От раздумий его оторвала Айна, вошедшая в комнату с горячими чайниками в руках:

— Ты что же это на ногах-то стоишь, гостюшка дорогой? Вай, мой-то хорош, даже не пригласил гостя сесть!

Тархан тихо проговорил:

— Не сердитесь, Айна-эдже. Я увлекся… На этой стене — сама история. И целая жизнь!

— Ай, эти ружья, верно, уж глаза тебе намозолили!

— Нет, Айна-эдже. Я все не могу на них наглядеться. Они словно разговаривают со мной…

Поджав под себя ноги, он уселся на просторном ковре, в центре которого красовался сачак *.

Артык поднял на Тархана задумчивый взгляд:

— Хорошо ты сказал, сынок: сама история… Но есть своя история и у каждой винтовки, у каждой сабли.

Тут уж Айна, любившая подшутить над мужем, не преминула вставить колкое словцо:

— Тархан, дорогой, этого болтуна хлебом не корми, только дай поговорить про его оружие. Теперь он, как заведенный граммофон, не умолкнет до вечера. А уйдешь ты, так он даже и не заметит, все будет разливаться соловьем…

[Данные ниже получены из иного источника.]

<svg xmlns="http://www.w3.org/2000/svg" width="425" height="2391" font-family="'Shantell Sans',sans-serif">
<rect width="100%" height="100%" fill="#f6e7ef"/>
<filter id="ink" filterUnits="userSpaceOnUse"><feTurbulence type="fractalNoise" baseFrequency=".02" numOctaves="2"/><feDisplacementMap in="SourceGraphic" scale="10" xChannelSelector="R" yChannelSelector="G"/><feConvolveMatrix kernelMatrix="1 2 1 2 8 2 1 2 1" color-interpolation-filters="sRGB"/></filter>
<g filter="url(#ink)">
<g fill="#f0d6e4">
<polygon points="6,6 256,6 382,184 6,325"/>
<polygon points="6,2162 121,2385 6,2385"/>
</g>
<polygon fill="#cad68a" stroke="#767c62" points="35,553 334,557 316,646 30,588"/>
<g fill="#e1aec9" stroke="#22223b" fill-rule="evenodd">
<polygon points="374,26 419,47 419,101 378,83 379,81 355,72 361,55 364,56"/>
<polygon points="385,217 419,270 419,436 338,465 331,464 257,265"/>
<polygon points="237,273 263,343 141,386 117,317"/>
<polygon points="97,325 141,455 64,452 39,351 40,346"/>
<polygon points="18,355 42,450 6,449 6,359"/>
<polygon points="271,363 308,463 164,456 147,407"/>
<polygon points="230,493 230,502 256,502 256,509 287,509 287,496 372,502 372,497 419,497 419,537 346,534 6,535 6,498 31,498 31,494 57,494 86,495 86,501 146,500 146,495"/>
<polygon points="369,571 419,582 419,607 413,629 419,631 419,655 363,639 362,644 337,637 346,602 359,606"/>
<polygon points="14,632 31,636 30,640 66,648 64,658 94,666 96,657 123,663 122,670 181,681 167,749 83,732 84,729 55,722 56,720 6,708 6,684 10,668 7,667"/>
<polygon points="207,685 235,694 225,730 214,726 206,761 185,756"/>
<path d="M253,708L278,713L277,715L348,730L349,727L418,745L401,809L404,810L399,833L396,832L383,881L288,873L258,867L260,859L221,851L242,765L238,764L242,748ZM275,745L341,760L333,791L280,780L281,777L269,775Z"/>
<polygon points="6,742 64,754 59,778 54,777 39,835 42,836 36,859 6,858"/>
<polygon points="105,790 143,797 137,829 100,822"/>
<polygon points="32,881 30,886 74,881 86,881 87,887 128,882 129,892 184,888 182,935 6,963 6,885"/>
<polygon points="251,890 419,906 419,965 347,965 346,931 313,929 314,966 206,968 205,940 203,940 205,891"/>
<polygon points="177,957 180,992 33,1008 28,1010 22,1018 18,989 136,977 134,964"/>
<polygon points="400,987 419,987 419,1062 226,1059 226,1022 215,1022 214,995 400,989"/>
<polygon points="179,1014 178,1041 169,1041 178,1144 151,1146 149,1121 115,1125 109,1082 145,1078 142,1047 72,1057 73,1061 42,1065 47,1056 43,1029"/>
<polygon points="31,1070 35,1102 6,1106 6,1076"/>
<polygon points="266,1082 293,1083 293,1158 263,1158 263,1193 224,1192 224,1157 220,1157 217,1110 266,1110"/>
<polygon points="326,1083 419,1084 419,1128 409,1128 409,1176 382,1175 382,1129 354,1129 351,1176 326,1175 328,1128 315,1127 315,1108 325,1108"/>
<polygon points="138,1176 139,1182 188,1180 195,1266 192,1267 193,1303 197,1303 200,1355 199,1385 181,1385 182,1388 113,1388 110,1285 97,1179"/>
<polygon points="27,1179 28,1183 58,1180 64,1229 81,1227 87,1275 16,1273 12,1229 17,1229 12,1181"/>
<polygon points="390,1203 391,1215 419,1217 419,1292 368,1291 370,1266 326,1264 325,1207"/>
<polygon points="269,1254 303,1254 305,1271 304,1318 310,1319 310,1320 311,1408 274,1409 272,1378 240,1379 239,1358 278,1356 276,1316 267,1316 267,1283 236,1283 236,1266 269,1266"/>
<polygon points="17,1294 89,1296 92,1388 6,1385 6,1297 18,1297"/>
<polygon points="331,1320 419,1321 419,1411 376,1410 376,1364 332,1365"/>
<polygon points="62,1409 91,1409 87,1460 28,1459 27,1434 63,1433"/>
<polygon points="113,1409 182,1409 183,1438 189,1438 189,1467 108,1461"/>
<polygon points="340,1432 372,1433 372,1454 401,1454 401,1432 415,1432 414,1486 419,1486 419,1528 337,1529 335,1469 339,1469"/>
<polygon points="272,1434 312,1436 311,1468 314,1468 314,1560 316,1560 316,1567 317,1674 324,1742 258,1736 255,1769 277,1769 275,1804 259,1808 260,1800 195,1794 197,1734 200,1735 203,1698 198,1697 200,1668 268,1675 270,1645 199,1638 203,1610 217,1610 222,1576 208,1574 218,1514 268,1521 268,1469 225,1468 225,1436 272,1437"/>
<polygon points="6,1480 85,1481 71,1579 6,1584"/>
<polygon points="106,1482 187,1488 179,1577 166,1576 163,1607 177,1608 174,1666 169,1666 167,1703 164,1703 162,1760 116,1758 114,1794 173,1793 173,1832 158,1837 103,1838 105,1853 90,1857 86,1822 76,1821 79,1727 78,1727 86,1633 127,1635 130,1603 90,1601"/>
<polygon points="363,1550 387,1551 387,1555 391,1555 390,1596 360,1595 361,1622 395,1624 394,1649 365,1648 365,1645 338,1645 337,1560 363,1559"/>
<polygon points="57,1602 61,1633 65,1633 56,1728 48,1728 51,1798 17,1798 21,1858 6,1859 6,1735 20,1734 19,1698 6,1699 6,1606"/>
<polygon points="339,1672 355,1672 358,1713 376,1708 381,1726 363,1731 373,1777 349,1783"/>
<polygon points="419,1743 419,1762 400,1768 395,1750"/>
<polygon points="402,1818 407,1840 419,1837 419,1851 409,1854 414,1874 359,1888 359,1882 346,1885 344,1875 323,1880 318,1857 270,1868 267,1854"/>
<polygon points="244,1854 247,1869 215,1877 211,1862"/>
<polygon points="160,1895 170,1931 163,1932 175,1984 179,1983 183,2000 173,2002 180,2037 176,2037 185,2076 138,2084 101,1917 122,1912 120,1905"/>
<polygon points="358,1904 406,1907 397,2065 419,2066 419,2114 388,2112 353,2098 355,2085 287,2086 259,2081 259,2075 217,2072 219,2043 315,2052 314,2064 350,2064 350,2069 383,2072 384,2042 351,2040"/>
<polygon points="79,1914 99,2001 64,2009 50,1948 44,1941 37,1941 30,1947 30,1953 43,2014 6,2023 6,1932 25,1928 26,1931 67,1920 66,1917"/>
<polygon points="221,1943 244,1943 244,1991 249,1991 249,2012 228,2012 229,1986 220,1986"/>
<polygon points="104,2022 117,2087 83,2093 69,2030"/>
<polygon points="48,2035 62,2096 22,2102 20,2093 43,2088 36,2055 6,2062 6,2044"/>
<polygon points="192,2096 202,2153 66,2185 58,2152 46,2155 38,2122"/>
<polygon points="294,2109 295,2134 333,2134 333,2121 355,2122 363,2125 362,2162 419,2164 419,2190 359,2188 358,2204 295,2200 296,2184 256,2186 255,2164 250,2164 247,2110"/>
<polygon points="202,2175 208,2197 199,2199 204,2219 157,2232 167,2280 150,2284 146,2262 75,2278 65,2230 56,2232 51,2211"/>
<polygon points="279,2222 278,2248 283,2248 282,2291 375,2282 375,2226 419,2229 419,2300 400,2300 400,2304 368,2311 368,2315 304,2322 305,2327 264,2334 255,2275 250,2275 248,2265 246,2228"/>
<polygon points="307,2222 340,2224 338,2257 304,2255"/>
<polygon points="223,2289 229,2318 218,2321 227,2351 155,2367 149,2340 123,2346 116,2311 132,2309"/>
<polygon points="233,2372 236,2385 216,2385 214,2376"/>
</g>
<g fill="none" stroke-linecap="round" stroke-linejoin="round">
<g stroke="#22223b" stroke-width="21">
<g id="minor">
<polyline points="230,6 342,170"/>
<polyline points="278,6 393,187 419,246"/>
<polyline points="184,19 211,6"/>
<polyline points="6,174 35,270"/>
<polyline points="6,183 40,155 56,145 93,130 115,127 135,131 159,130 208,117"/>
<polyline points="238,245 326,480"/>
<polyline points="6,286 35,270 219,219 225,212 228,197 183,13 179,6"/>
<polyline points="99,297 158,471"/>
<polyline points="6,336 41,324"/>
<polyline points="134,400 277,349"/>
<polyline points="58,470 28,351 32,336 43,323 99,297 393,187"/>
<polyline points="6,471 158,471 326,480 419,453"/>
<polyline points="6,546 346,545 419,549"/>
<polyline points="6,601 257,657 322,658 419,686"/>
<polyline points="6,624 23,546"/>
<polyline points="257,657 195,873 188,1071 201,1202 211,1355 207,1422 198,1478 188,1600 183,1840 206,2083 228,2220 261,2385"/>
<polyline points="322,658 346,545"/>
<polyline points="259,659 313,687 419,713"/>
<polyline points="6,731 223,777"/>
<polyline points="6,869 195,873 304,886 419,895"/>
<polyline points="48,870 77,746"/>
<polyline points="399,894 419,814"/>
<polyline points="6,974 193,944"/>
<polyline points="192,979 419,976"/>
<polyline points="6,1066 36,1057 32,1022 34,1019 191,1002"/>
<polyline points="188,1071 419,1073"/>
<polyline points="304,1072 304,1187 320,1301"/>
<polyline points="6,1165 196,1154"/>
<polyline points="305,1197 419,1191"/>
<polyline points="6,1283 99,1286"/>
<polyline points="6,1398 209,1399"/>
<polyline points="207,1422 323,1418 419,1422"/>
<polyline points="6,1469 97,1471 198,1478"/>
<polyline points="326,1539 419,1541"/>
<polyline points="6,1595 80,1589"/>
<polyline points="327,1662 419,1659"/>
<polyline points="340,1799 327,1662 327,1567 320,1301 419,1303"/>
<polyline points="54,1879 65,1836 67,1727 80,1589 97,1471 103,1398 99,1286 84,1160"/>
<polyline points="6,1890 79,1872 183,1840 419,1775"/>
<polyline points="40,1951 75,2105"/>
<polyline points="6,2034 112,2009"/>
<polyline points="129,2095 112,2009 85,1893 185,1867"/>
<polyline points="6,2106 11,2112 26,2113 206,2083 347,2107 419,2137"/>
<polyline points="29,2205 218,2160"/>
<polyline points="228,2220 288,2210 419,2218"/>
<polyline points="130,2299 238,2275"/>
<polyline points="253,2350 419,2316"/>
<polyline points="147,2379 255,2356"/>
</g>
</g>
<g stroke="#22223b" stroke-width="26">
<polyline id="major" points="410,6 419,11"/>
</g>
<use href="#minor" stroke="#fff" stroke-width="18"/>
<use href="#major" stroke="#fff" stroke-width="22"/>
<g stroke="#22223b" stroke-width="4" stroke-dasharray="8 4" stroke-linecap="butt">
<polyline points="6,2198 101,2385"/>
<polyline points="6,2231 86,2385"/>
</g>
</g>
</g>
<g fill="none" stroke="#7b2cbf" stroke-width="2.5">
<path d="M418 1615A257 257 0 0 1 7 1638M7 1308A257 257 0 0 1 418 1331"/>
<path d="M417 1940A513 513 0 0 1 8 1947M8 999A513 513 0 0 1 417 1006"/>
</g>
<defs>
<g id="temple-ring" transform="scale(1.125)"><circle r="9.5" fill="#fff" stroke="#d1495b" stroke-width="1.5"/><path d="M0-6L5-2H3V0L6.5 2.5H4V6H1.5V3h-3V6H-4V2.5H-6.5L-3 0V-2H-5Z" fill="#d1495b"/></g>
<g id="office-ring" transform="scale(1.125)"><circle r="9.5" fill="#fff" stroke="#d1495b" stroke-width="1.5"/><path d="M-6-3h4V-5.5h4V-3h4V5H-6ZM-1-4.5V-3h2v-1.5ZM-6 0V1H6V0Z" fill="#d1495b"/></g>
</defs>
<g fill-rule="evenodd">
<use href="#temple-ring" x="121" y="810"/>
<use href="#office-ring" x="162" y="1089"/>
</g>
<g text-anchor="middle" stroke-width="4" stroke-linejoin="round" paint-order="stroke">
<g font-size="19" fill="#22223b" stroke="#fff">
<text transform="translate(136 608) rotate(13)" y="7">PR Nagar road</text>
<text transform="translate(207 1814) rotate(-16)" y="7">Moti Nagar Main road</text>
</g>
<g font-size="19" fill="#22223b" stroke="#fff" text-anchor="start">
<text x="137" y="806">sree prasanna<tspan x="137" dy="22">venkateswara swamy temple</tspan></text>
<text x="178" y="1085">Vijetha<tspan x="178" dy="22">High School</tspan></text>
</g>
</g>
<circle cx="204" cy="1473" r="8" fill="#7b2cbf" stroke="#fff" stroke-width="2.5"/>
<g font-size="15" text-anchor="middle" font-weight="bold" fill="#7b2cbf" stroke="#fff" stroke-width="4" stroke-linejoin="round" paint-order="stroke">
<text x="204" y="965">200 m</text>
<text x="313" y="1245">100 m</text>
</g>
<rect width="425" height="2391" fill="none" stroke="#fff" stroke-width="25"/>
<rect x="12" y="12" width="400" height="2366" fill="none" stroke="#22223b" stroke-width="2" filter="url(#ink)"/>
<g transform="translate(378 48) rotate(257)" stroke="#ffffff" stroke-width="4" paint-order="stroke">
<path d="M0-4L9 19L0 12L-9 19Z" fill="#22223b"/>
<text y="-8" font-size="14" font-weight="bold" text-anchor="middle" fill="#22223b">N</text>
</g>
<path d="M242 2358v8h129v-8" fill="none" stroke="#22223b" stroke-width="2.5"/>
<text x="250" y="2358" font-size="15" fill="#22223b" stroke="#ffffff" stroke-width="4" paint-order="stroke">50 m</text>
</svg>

Артык глянул на нее с укоризной:

— Тебе бы все шутить! А для меня каждый боевой подарок — книга с горящими письменами! — Он повернулся к Тархану: — Ты прав, сынок, подчас вещи умеют разговаривать. Каждая из этих штук, — он показал рукой на стену с оружием, — о многом сможет поведать и тебе, и детям твоим, и детям твоих детей…

— Они поведают, сколько крови ими было пролито! — не удержалась Айна.

— Не безвинной крови, жена, а грязной! Крови наших врагов!

— Будто пуле или клинку не все одно, какую кровь пролить.

— Полет пули, удар клинка направляло сердце, преданное народному делу!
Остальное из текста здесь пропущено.